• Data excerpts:

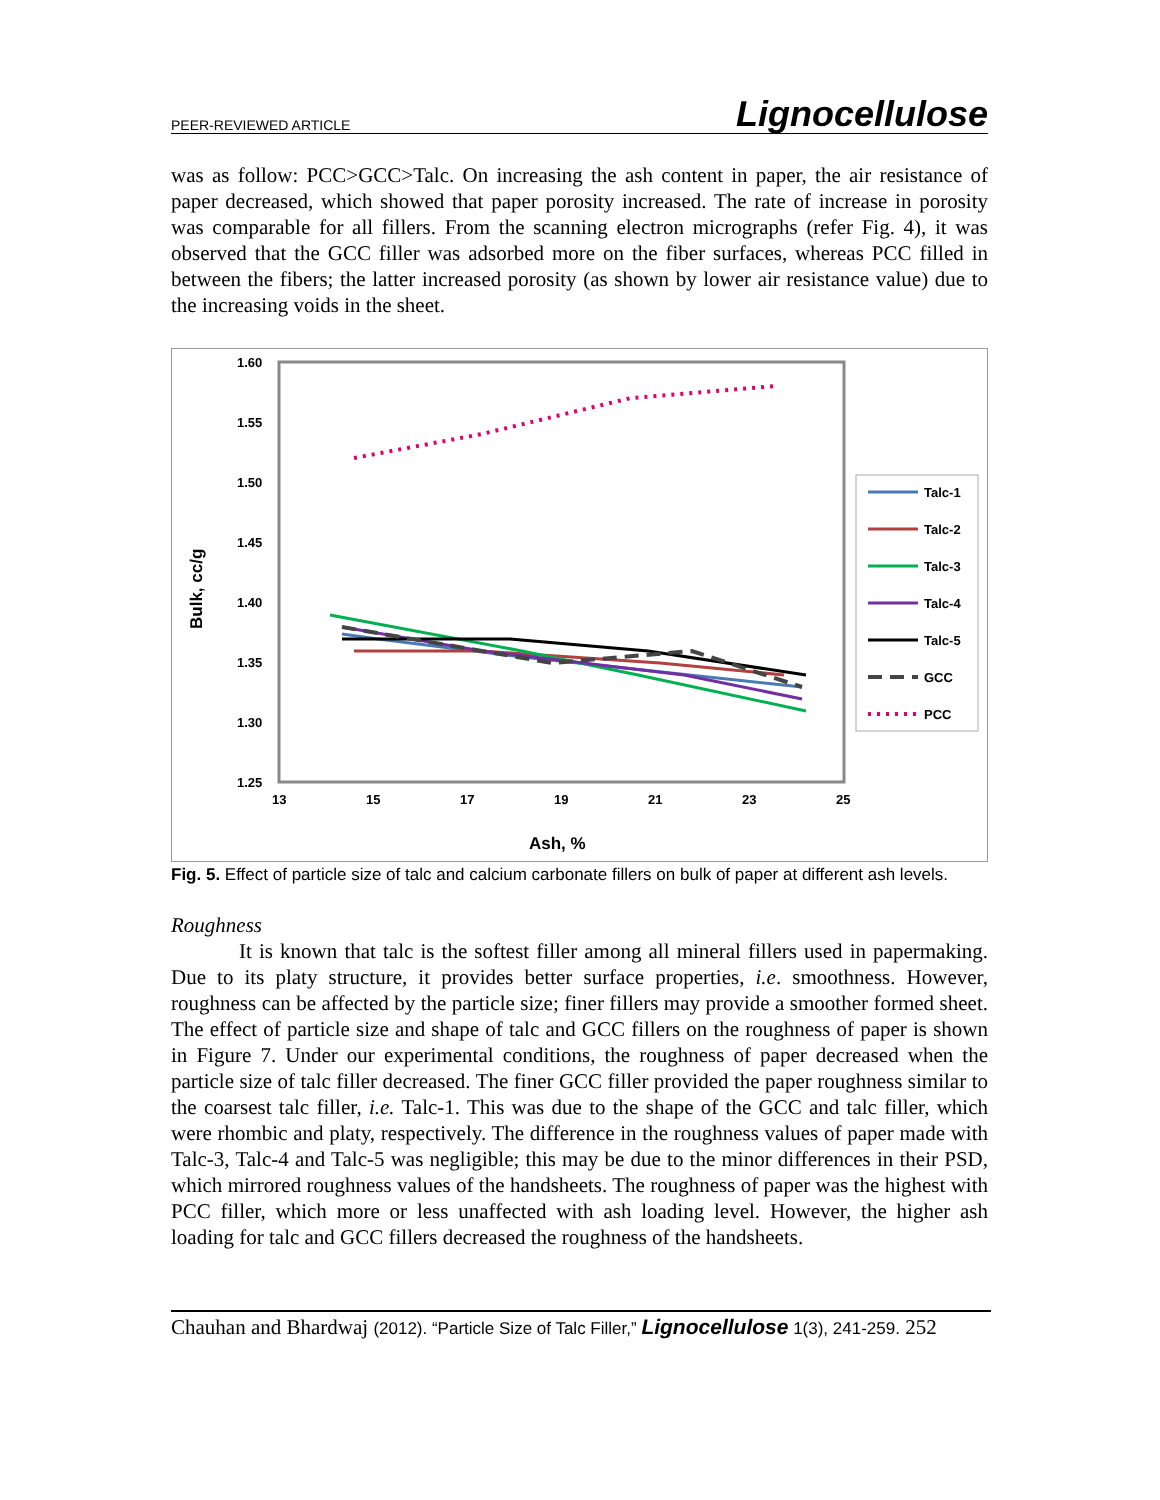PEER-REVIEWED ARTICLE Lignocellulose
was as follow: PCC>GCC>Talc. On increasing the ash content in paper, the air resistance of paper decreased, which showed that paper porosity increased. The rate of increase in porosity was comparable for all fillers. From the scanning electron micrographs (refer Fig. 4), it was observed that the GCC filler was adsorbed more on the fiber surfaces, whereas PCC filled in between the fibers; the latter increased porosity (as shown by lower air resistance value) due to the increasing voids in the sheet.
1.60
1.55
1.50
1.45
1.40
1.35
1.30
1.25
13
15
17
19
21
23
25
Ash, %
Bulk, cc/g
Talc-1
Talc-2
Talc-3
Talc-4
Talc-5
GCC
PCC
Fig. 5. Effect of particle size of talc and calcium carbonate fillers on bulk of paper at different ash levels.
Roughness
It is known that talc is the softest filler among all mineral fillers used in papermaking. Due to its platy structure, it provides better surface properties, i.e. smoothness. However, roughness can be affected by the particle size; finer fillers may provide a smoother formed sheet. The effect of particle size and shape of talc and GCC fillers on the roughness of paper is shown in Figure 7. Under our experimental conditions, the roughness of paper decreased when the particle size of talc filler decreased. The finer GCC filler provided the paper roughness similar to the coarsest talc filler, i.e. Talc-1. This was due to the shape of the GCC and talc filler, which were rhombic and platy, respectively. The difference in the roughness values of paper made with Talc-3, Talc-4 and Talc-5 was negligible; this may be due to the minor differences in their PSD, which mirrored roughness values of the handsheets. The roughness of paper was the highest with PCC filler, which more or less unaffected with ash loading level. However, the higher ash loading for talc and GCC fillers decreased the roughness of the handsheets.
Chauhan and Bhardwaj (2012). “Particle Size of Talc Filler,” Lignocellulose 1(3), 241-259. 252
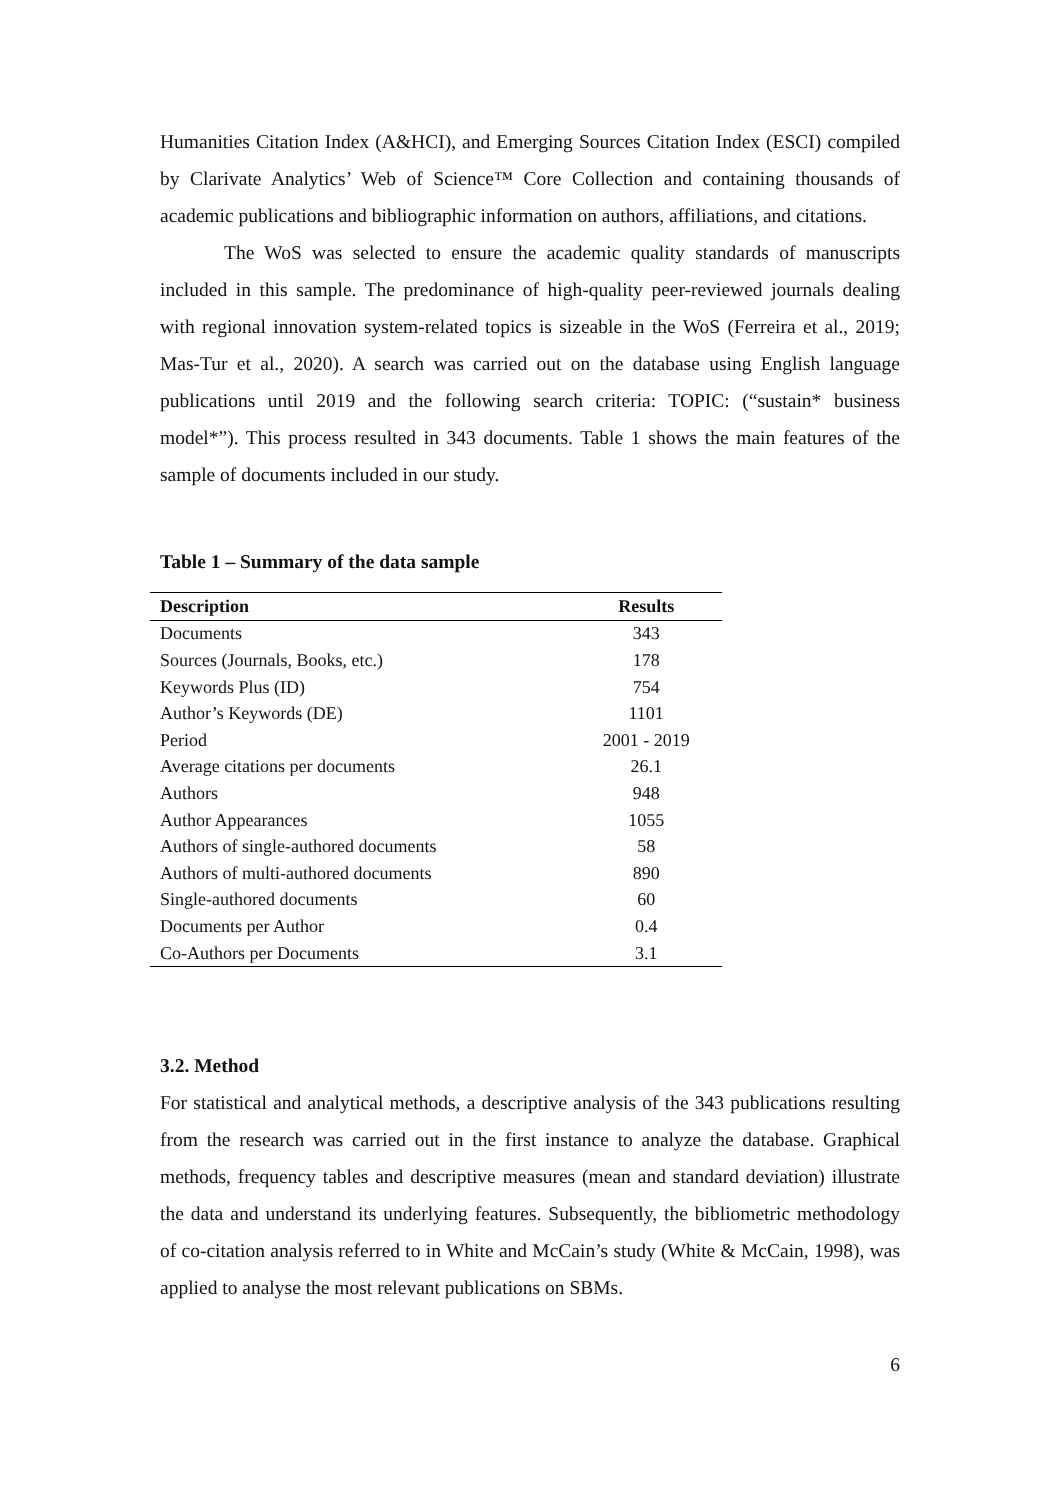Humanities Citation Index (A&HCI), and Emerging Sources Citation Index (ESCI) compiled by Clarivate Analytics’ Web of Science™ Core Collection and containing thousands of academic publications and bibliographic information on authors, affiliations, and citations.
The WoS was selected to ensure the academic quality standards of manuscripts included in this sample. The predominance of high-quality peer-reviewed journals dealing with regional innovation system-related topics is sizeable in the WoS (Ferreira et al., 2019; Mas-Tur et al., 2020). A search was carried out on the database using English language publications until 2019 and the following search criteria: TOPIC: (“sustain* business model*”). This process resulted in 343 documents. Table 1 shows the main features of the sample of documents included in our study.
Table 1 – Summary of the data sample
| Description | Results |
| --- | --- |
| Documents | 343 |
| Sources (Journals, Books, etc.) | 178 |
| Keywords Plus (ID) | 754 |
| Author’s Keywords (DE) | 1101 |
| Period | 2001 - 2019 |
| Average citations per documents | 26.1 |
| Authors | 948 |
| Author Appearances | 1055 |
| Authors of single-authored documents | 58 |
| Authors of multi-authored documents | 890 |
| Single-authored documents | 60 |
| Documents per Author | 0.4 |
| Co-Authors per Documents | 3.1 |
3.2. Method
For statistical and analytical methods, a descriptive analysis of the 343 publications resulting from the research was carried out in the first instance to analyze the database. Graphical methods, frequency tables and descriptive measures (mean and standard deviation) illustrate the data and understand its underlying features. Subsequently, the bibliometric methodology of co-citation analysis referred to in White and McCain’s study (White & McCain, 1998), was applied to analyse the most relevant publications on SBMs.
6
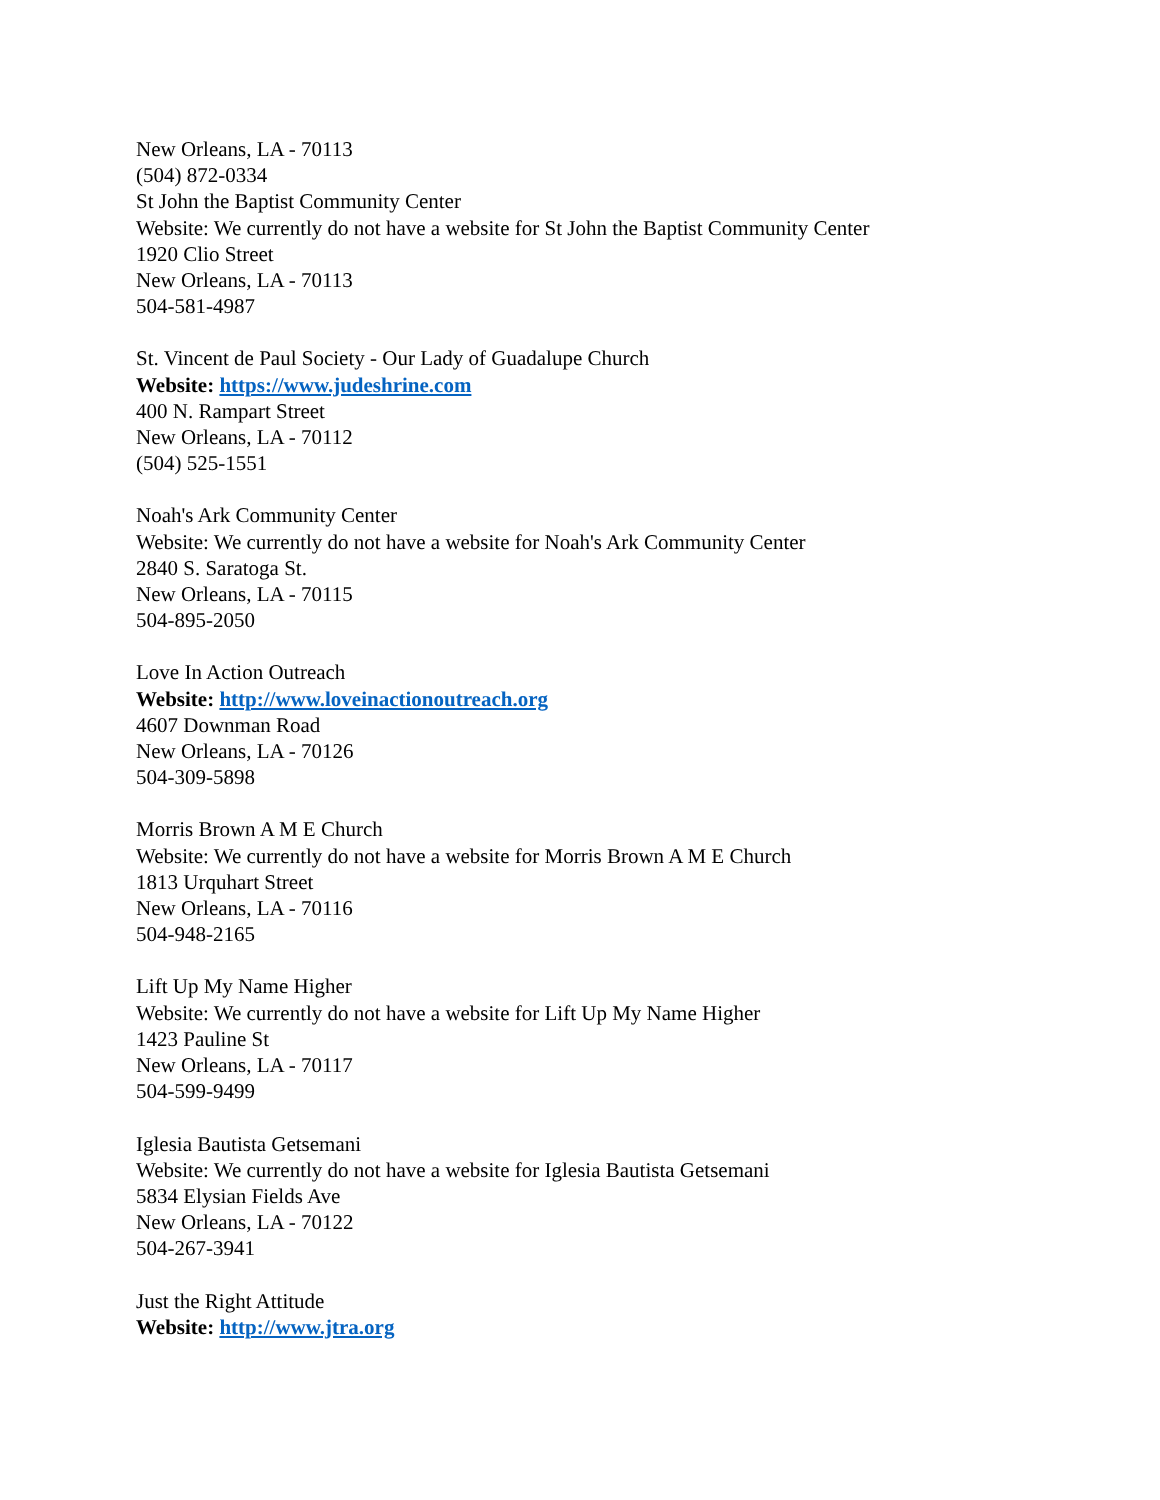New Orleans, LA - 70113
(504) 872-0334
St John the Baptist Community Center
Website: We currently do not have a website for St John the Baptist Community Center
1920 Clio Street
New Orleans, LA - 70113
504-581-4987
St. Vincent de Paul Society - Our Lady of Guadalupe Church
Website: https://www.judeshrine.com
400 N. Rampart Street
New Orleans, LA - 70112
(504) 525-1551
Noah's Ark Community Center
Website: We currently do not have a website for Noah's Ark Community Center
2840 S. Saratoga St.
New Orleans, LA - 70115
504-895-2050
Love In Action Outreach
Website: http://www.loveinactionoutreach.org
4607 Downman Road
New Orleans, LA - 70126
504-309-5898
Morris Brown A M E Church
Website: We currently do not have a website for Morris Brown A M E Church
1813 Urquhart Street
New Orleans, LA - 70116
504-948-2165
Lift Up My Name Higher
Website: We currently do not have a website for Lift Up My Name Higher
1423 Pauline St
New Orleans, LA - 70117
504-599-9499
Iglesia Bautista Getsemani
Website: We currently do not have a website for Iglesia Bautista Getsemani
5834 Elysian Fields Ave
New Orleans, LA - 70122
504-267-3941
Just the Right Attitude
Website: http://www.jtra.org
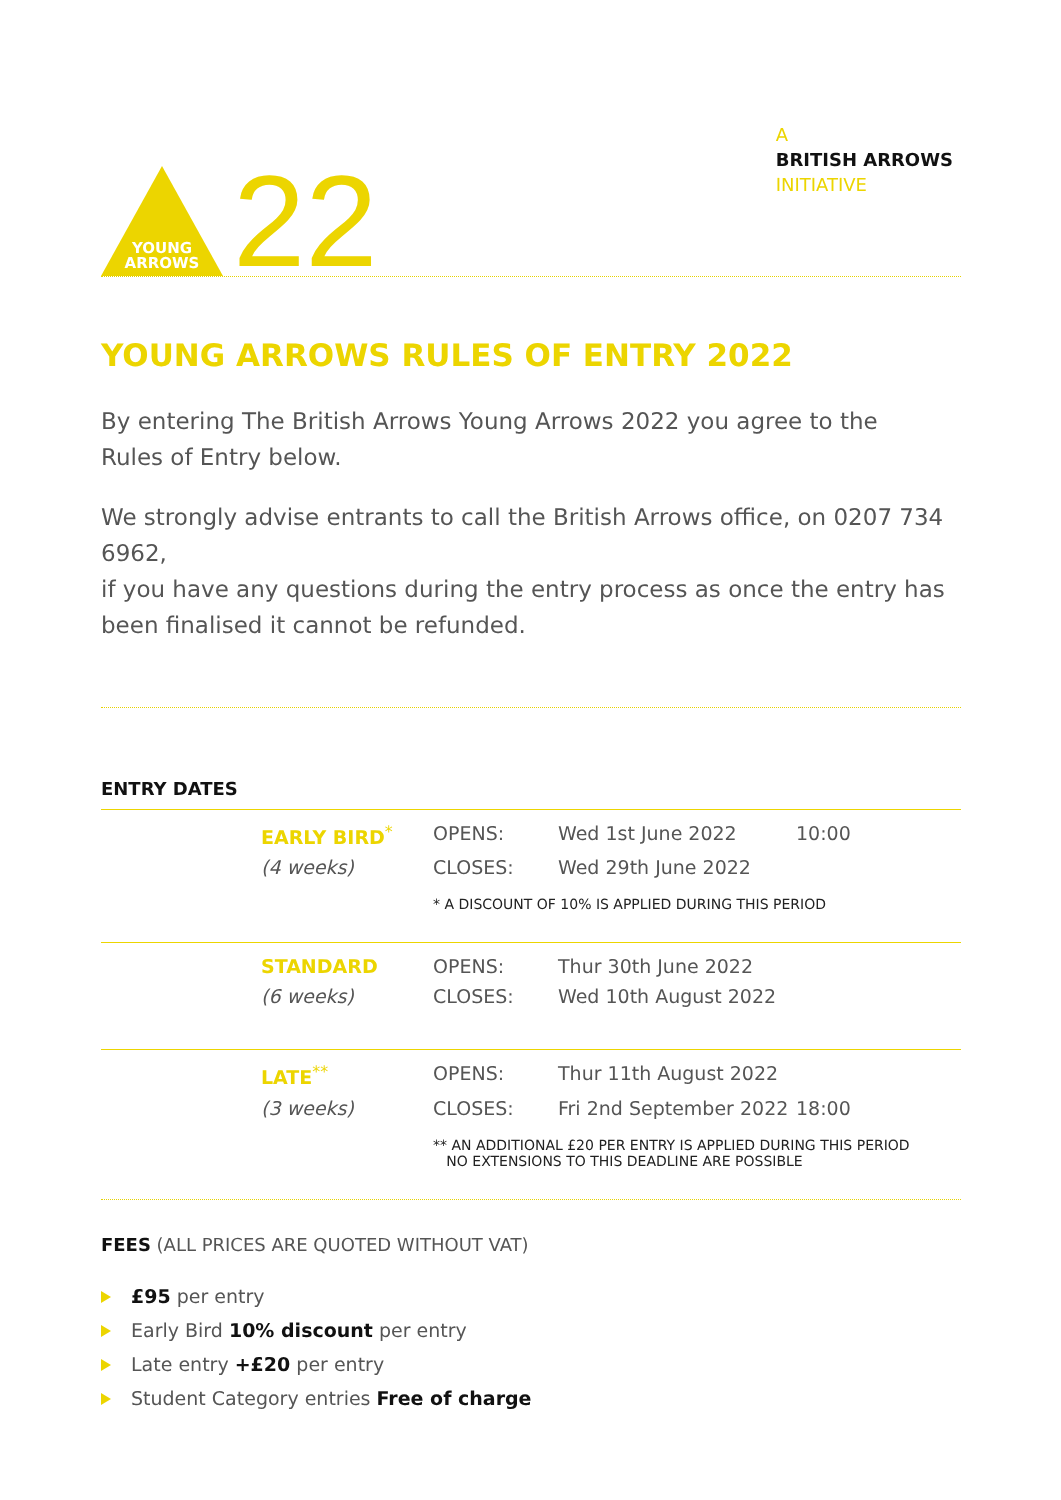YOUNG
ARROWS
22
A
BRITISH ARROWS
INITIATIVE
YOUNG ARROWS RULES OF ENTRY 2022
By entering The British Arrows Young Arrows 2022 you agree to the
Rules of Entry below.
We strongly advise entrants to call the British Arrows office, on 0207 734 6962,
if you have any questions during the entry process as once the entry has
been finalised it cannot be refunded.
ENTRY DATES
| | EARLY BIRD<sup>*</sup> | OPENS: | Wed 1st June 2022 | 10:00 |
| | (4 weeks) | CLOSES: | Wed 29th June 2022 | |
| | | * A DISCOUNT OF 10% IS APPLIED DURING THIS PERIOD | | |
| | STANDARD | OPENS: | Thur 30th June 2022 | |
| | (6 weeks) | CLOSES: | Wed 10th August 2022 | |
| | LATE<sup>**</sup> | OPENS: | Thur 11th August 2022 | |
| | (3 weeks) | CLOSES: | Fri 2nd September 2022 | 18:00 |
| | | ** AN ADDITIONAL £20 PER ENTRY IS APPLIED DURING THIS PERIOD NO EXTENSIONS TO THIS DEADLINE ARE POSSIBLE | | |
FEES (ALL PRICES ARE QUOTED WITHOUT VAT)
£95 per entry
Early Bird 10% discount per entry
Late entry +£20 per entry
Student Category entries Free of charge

• Task objective: Wherever the word "Name" turns up in the records above, copy the line that holds it.

• Exercise solution:
Lift Up My Name Higher
Website: We currently do not have a website for Lift Up My Name Higher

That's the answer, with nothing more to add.